### Source material
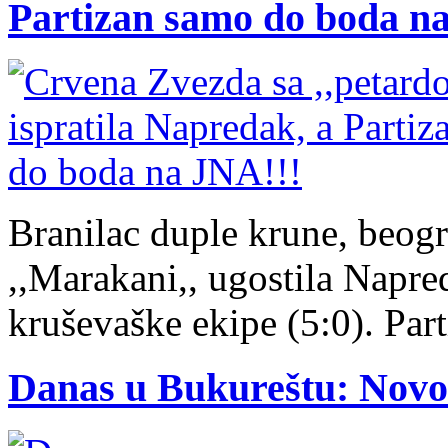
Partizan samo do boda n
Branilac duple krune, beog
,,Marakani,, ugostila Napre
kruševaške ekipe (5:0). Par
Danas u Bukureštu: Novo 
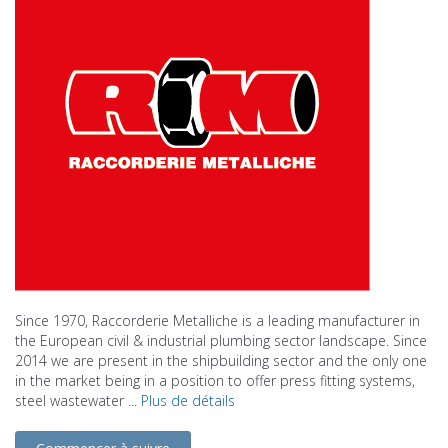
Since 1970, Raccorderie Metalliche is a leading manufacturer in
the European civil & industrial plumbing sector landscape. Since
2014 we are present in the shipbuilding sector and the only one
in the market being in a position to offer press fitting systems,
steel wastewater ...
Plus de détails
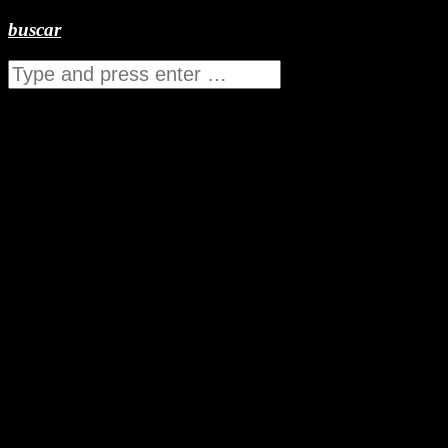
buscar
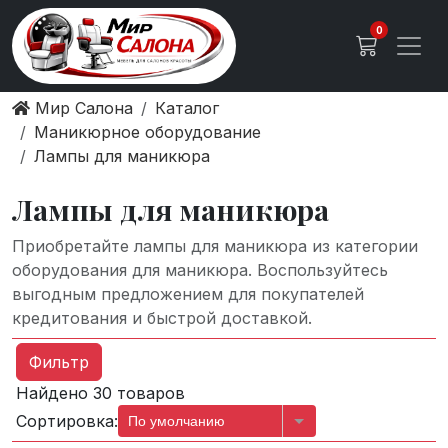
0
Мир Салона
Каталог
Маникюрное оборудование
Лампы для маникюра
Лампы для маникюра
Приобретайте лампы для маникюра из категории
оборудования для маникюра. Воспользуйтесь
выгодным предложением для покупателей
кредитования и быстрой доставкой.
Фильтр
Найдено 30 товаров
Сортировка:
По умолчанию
######
### Source material
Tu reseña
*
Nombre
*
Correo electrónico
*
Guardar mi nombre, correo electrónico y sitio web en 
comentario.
######
### Source material
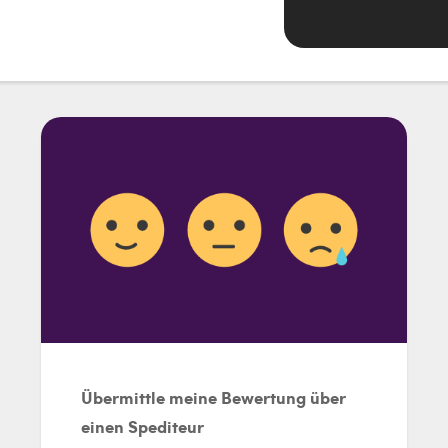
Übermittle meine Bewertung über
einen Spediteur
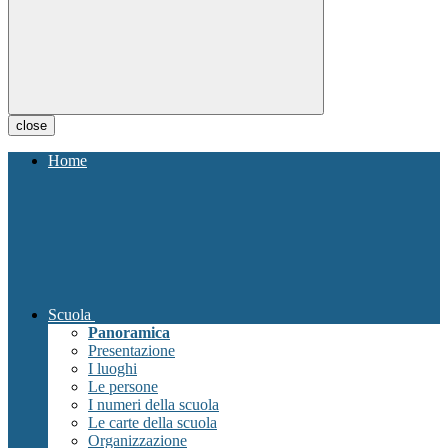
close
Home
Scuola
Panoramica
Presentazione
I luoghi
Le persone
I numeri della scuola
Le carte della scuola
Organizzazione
######
## Activity
Above are the records. Copy only the lines from the one with "Partizan samo do boda n" through the one with "По умолчанию", exactly, with no pictures.

## Response to the task
Partizan samo do boda n
Branilac duple krune, beog
,,Marakani,, ugostila Napre
kruševaške ekipe (5:0). Par
Danas u Bukureštu: Novo 
Since 1970, Raccorderie Metalliche is a leading manufacturer in
the European civil & industrial plumbing sector landscape. Since
2014 we are present in the shipbuilding sector and the only one
in the market being in a position to offer press fitting systems,
steel wastewater ...
Plus de détails
buscar
0
Мир Салона
Каталог
Маникюрное оборудование
Лампы для маникюра
Лампы для маникюра
Приобретайте лампы для маникюра из категории
оборудования для маникюра. Воспользуйтесь
выгодным предложением для покупателей
кредитования и быстрой доставкой.
Фильтр
Найдено 30 товаров
Сортировка:
По умолчанию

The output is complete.